TASK STATEMENT:
Retype only the lines running from the beginning of the entries below to the line with "In the field", both included. Do not include pictures.

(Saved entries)
-- Opening Marker --

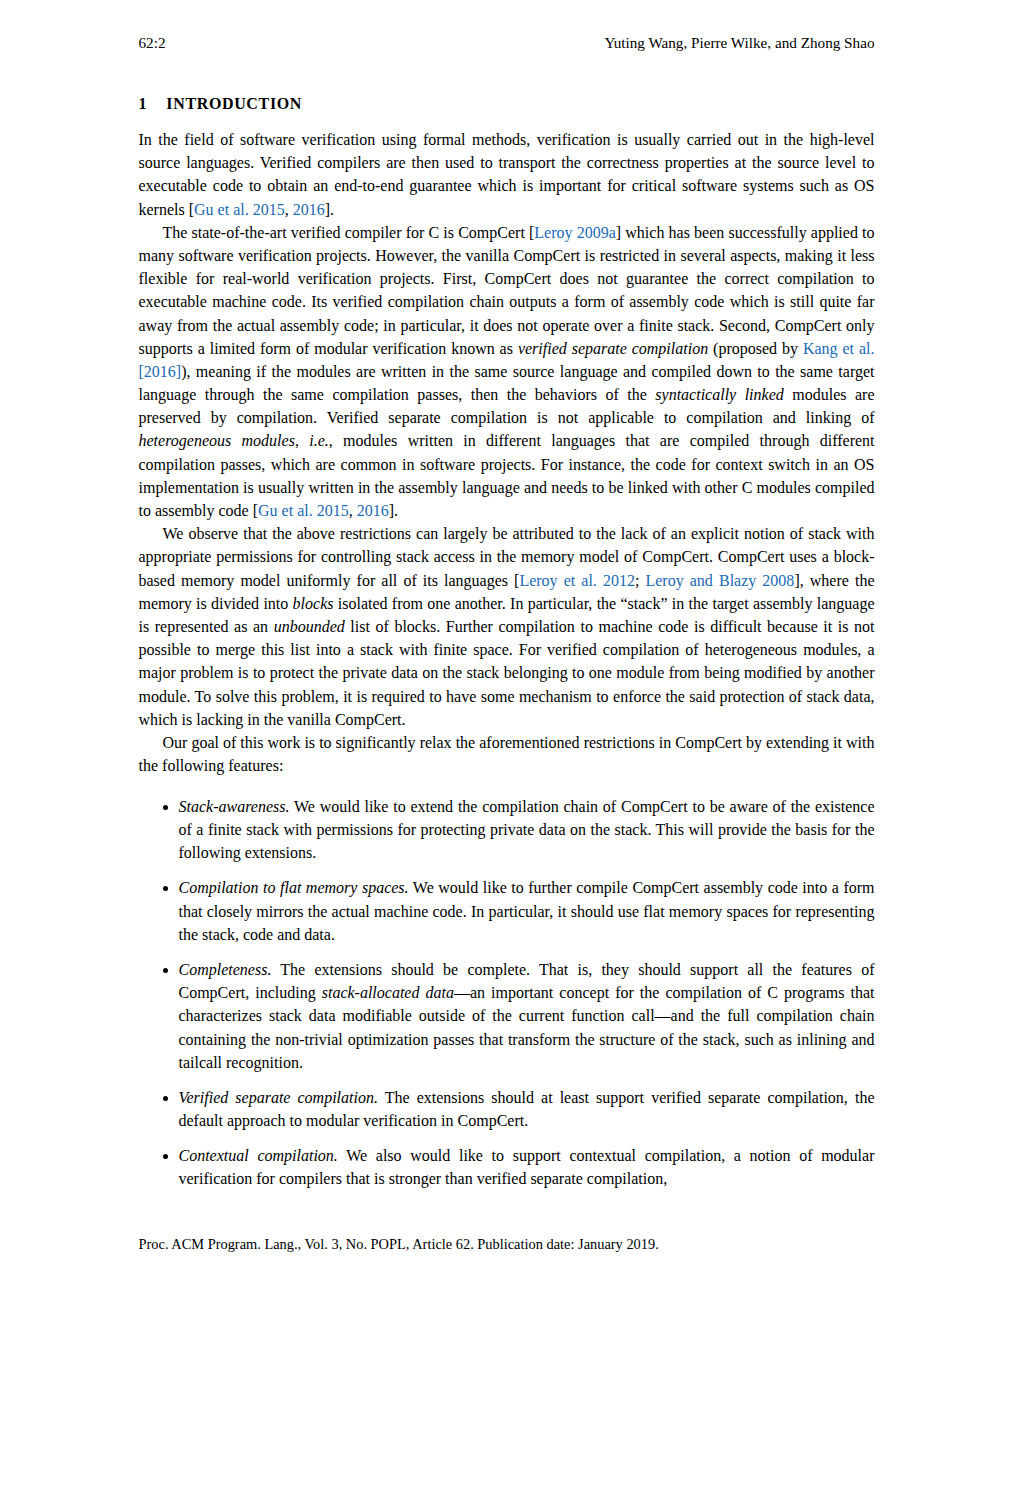62:2 Yuting Wang, Pierre Wilke, and Zhong Shao
1 INTRODUCTION
In the field of software verification using formal methods, verification is usually carried out in the high-level source languages. Verified compilers are then used to transport the correctness properties at the source level to executable code to obtain an end-to-end guarantee which is important for critical software systems such as OS kernels [Gu et al. 2015, 2016].
The state-of-the-art verified compiler for C is CompCert [Leroy 2009a] which has been successfully applied to many software verification projects. However, the vanilla CompCert is restricted in several aspects, making it less flexible for real-world verification projects. First, CompCert does not guarantee the correct compilation to executable machine code. Its verified compilation chain outputs a form of assembly code which is still quite far away from the actual assembly code; in particular, it does not operate over a finite stack. Second, CompCert only supports a limited form of modular verification known as verified separate compilation (proposed by Kang et al. [2016]), meaning if the modules are written in the same source language and compiled down to the same target language through the same compilation passes, then the behaviors of the syntactically linked modules are preserved by compilation. Verified separate compilation is not applicable to compilation and linking of heterogeneous modules, i.e., modules written in different languages that are compiled through different compilation passes, which are common in software projects. For instance, the code for context switch in an OS implementation is usually written in the assembly language and needs to be linked with other C modules compiled to assembly code [Gu et al. 2015, 2016].
We observe that the above restrictions can largely be attributed to the lack of an explicit notion of stack with appropriate permissions for controlling stack access in the memory model of CompCert. CompCert uses a block-based memory model uniformly for all of its languages [Leroy et al. 2012; Leroy and Blazy 2008], where the memory is divided into blocks isolated from one another. In particular, the “stack” in the target assembly language is represented as an unbounded list of blocks. Further compilation to machine code is difficult because it is not possible to merge this list into a stack with finite space. For verified compilation of heterogeneous modules, a major problem is to protect the private data on the stack belonging to one module from being modified by another module. To solve this problem, it is required to have some mechanism to enforce the said protection of stack data, which is lacking in the vanilla CompCert.
Our goal of this work is to significantly relax the aforementioned restrictions in CompCert by extending it with the following features:
Stack-awareness. We would like to extend the compilation chain of CompCert to be aware of the existence of a finite stack with permissions for protecting private data on the stack. This will provide the basis for the following extensions.
Compilation to flat memory spaces. We would like to further compile CompCert assembly code into a form that closely mirrors the actual machine code. In particular, it should use flat memory spaces for representing the stack, code and data.
Completeness. The extensions should be complete. That is, they should support all the features of CompCert, including stack-allocated data—an important concept for the compilation of C programs that characterizes stack data modifiable outside of the current function call—and the full compilation chain containing the non-trivial optimization passes that transform the structure of the stack, such as inlining and tailcall recognition.
Verified separate compilation. The extensions should at least support verified separate compilation, the default approach to modular verification in CompCert.
Contextual compilation. We also would like to support contextual compilation, a notion of modular verification for compilers that is stronger than verified separate compilation,
Proc. ACM Program. Lang., Vol. 3, No. POPL, Article 62. Publication date: January 2019.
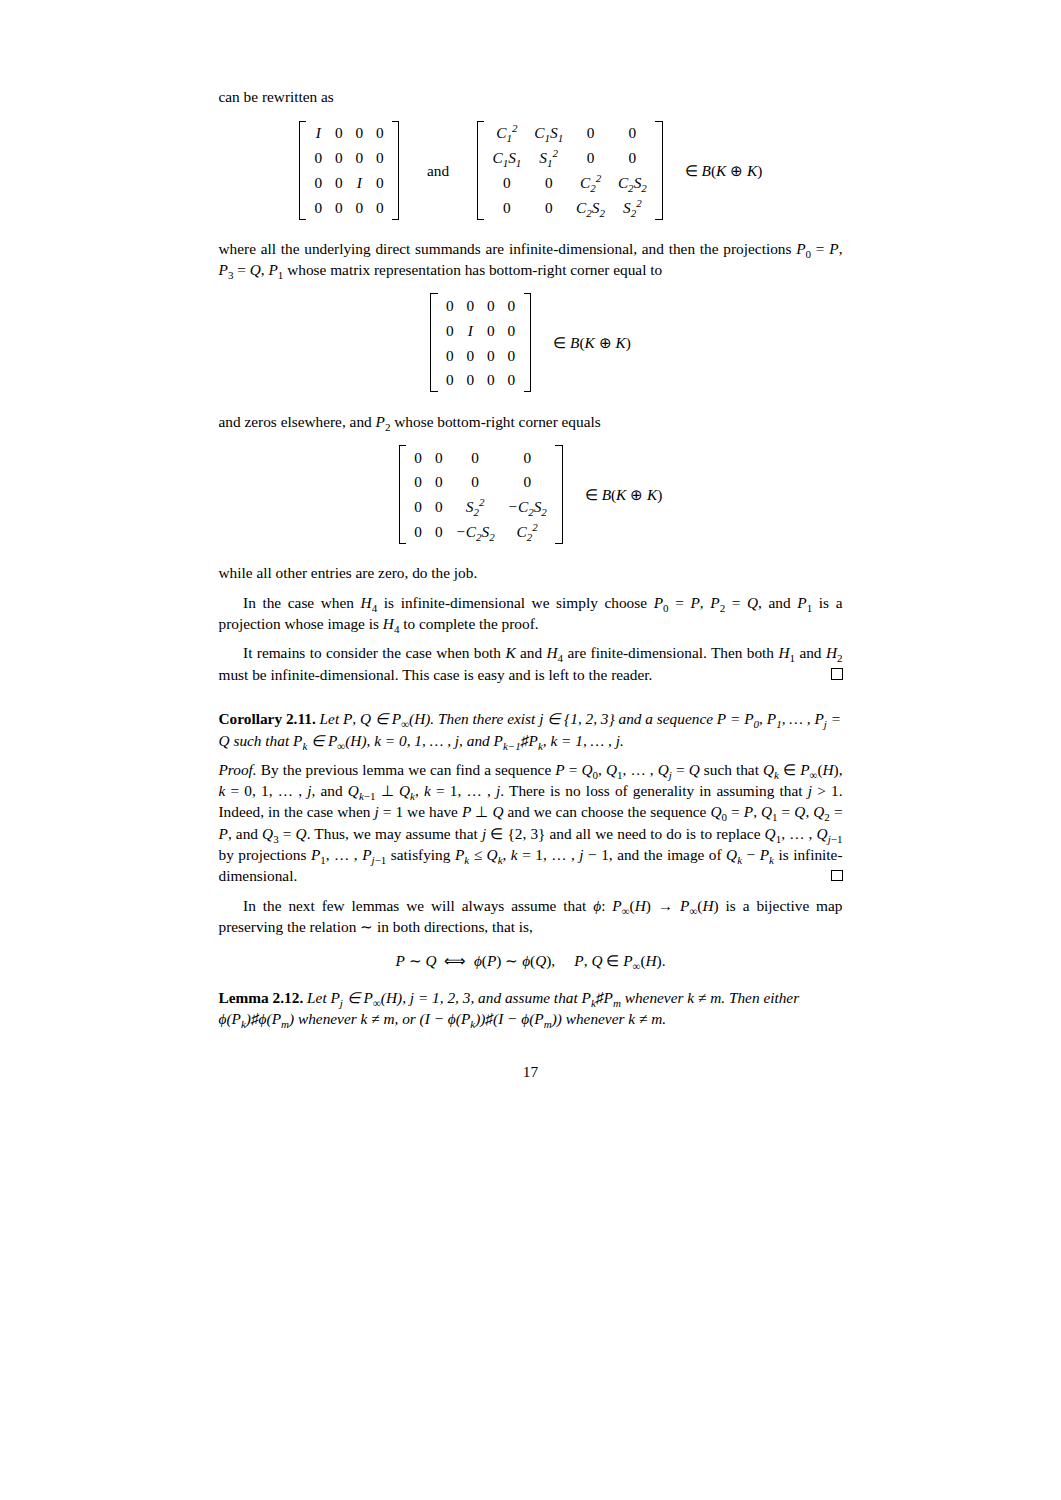can be rewritten as
| I | 0 | 0 | 0 |
| 0 | 0 | 0 | 0 |
| 0 | 0 | I | 0 |
| 0 | 0 | 0 | 0 |
and
| C 1 2 | C 1 S 1 | 0 | 0 |
| C 1 S 1 | S 1 2 | 0 | 0 |
| 0 | 0 | C 2 2 | C 2 S 2 |
| 0 | 0 | C 2 S 2 | S 2 2 |
∈ B(K ⊕ K)
where all the underlying direct summands are infinite-dimensional, and then the projections P0 = P, P3 = Q, P1 whose matrix representation has bottom-right corner equal to
| 0 | 0 | 0 | 0 |
| 0 | I | 0 | 0 |
| 0 | 0 | 0 | 0 |
| 0 | 0 | 0 | 0 |
∈ B(K ⊕ K)
and zeros elsewhere, and P2 whose bottom-right corner equals
| 0 | 0 | 0 | 0 |
| 0 | 0 | 0 | 0 |
| 0 | 0 | S 2 2 | −C 2 S 2 |
| 0 | 0 | −C 2 S 2 | C 2 2 |
∈ B(K ⊕ K)
while all other entries are zero, do the job.
In the case when H4 is infinite-dimensional we simply choose P0 = P, P2 = Q, and P1 is a projection whose image is H4 to complete the proof.
It remains to consider the case when both K and H4 are finite-dimensional. Then both H1 and H2 must be infinite-dimensional. This case is easy and is left to the reader.
Corollary 2.11. Let P, Q ∈ P∞(H). Then there exist j ∈ {1, 2, 3} and a sequence P = P0, P1, … , Pj = Q such that Pk ∈ P∞(H), k = 0, 1, … , j, and Pk−1♯Pk, k = 1, … , j.
Proof. By the previous lemma we can find a sequence P = Q0, Q1, … , Qj = Q such that Qk ∈ P∞(H), k = 0, 1, … , j, and Qk−1 ⊥ Qk, k = 1, … , j. There is no loss of generality in assuming that j > 1. Indeed, in the case when j = 1 we have P ⊥ Q and we can choose the sequence Q0 = P, Q1 = Q, Q2 = P, and Q3 = Q. Thus, we may assume that j ∈ {2, 3} and all we need to do is to replace Q1, … , Qj−1 by projections P1, … , Pj−1 satisfying Pk ≤ Qk, k = 1, … , j − 1, and the image of Qk − Pk is infinite-dimensional.
In the next few lemmas we will always assume that ϕ: P∞(H) → P∞(H) is a bijective map preserving the relation ∼ in both directions, that is,
P ∼ Q ⟺ ϕ(P) ∼ ϕ(Q), P, Q ∈ P∞(H).
Lemma 2.12. Let Pj ∈ P∞(H), j = 1, 2, 3, and assume that Pk♯Pm whenever k ≠ m. Then either ϕ(Pk)♯ϕ(Pm) whenever k ≠ m, or (I − ϕ(Pk))♯(I − ϕ(Pm)) whenever k ≠ m.
17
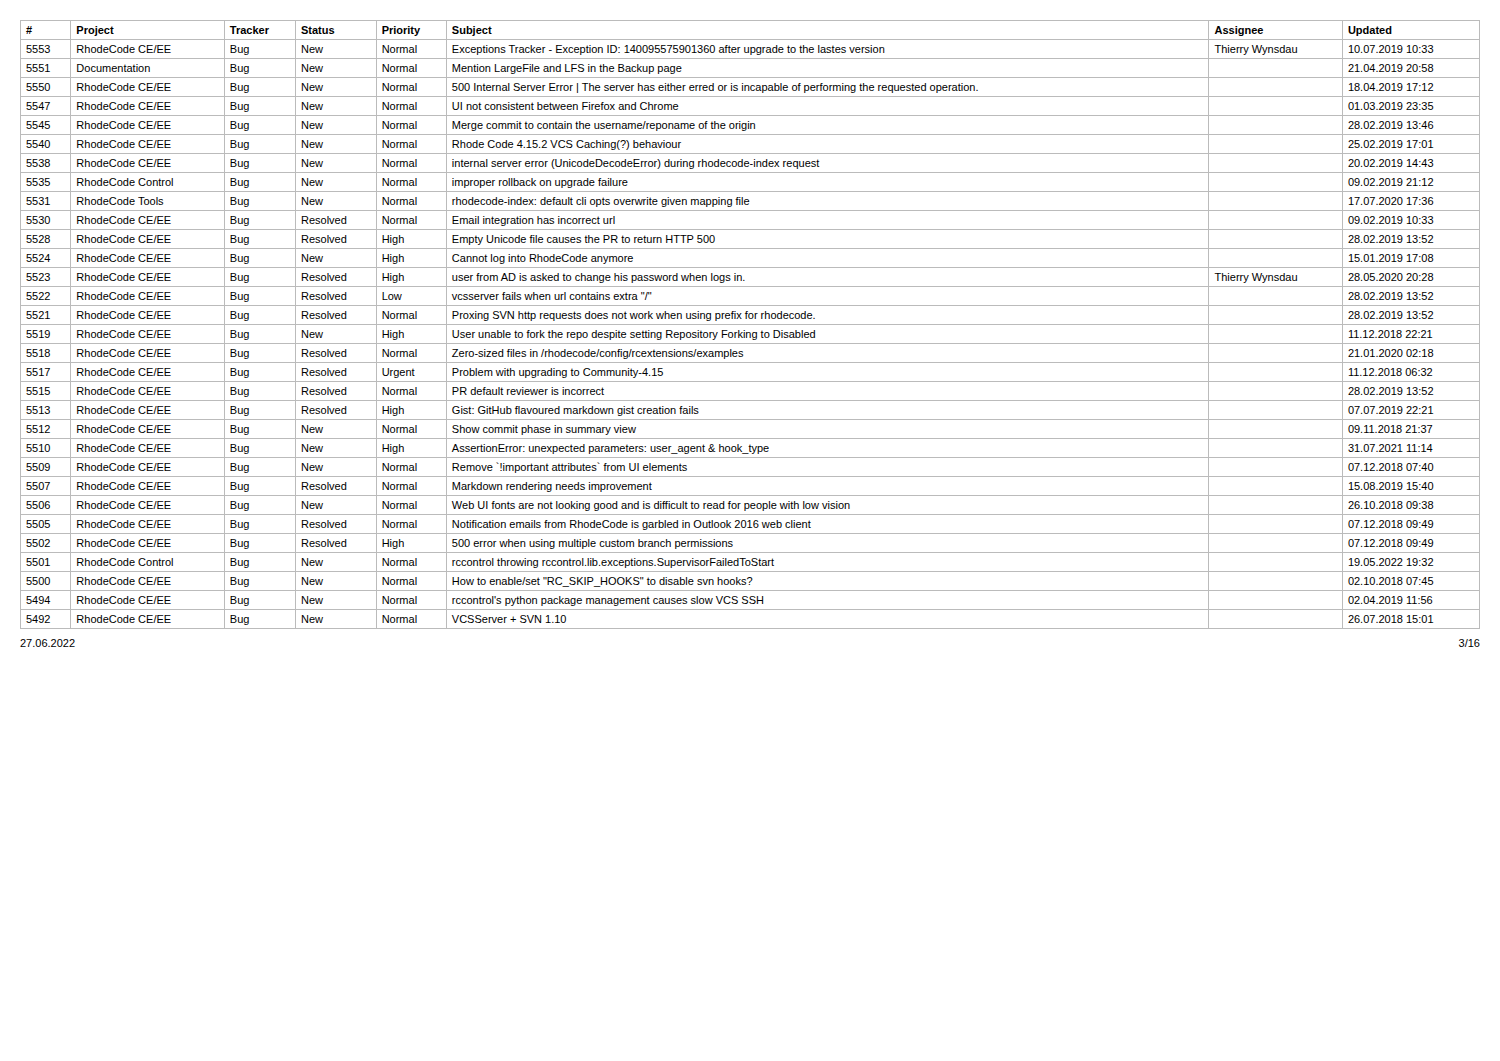| # | Project | Tracker | Status | Priority | Subject | Assignee | Updated |
| --- | --- | --- | --- | --- | --- | --- | --- |
| 5553 | RhodeCode CE/EE | Bug | New | Normal | Exceptions Tracker - Exception ID: 140095575901360 after upgrade to the lastes version | Thierry Wynsdau | 10.07.2019 10:33 |
| 5551 | Documentation | Bug | New | Normal | Mention LargeFile and LFS in the Backup page | | 21.04.2019 20:58 |
| 5550 | RhodeCode CE/EE | Bug | New | Normal | 500 Internal Server Error / The server has either erred or is incapable of performing the requested operation. | | 18.04.2019 17:12 |
| 5547 | RhodeCode CE/EE | Bug | New | Normal | UI not consistent between Firefox and Chrome | | 01.03.2019 23:35 |
| 5545 | RhodeCode CE/EE | Bug | New | Normal | Merge commit to contain the username/reponame of the origin | | 28.02.2019 13:46 |
| 5540 | RhodeCode CE/EE | Bug | New | Normal | Rhode Code 4.15.2 VCS Caching(?) behaviour | | 25.02.2019 17:01 |
| 5538 | RhodeCode CE/EE | Bug | New | Normal | internal server error (UnicodeDecodeError) during rhodecode-index request | | 20.02.2019 14:43 |
| 5535 | RhodeCode Control | Bug | New | Normal | improper rollback on upgrade failure | | 09.02.2019 21:12 |
| 5531 | RhodeCode Tools | Bug | New | Normal | rhodecode-index: default cli opts overwrite given mapping file | | 17.07.2020 17:36 |
| 5530 | RhodeCode CE/EE | Bug | Resolved | Normal | Email integration has incorrect url | | 09.02.2019 10:33 |
| 5528 | RhodeCode CE/EE | Bug | Resolved | High | Empty Unicode file causes the PR to return HTTP 500 | | 28.02.2019 13:52 |
| 5524 | RhodeCode CE/EE | Bug | New | High | Cannot log into RhodeCode anymore | | 15.01.2019 17:08 |
| 5523 | RhodeCode CE/EE | Bug | Resolved | High | user from AD is asked to change his password when logs in. | Thierry Wynsdau | 28.05.2020 20:28 |
| 5522 | RhodeCode CE/EE | Bug | Resolved | Low | vcsserver fails when url contains extra "/" | | 28.02.2019 13:52 |
| 5521 | RhodeCode CE/EE | Bug | Resolved | Normal | Proxing SVN http requests does not work when using prefix for rhodecode. | | 28.02.2019 13:52 |
| 5519 | RhodeCode CE/EE | Bug | New | High | User unable to fork the repo despite setting Repository Forking to Disabled | | 11.12.2018 22:21 |
| 5518 | RhodeCode CE/EE | Bug | Resolved | Normal | Zero-sized files in /rhodecode/config/rcextensions/examples | | 21.01.2020 02:18 |
| 5517 | RhodeCode CE/EE | Bug | Resolved | Urgent | Problem with upgrading to Community-4.15 | | 11.12.2018 06:32 |
| 5515 | RhodeCode CE/EE | Bug | Resolved | Normal | PR default reviewer is incorrect | | 28.02.2019 13:52 |
| 5513 | RhodeCode CE/EE | Bug | Resolved | High | Gist: GitHub flavoured markdown gist creation fails | | 07.07.2019 22:21 |
| 5512 | RhodeCode CE/EE | Bug | New | Normal | Show commit phase in summary view | | 09.11.2018 21:37 |
| 5510 | RhodeCode CE/EE | Bug | New | High | AssertionError: unexpected parameters: user_agent & hook_type | | 31.07.2021 11:14 |
| 5509 | RhodeCode CE/EE | Bug | New | Normal | Remove `!important attributes` from UI elements | | 07.12.2018 07:40 |
| 5507 | RhodeCode CE/EE | Bug | Resolved | Normal | Markdown rendering needs improvement | | 15.08.2019 15:40 |
| 5506 | RhodeCode CE/EE | Bug | New | Normal | Web UI fonts are not looking good and is difficult to read for people with low vision | | 26.10.2018 09:38 |
| 5505 | RhodeCode CE/EE | Bug | Resolved | Normal | Notification emails from RhodeCode is garbled in Outlook 2016 web client | | 07.12.2018 09:49 |
| 5502 | RhodeCode CE/EE | Bug | Resolved | High | 500 error when using multiple custom branch permissions | | 07.12.2018 09:49 |
| 5501 | RhodeCode Control | Bug | New | Normal | rccontrol throwing rccontrol.lib.exceptions.SupervisorFailedToStart | | 19.05.2022 19:32 |
| 5500 | RhodeCode CE/EE | Bug | New | Normal | How to enable/set "RC_SKIP_HOOKS" to disable svn hooks? | | 02.10.2018 07:45 |
| 5494 | RhodeCode CE/EE | Bug | New | Normal | rccontrol's python package management causes slow VCS SSH | | 02.04.2019 11:56 |
| 5492 | RhodeCode CE/EE | Bug | New | Normal | VCSServer + SVN 1.10 | | 26.07.2018 15:01 |
27.06.2022 3/16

-- Closing Marker --

RESULT FOR THIS TASK:
62:2 Yuting Wang, Pierre Wilke, and Zhong Shao
1 INTRODUCTION
In the field of software verification using formal methods, verification is usually carried out in the high-level source languages. Verified compilers are then used to transport the correctness properties at the source level to executable code to obtain an end-to-end guarantee which is important for critical software systems such as OS kernels [Gu et al. 2015, 2016].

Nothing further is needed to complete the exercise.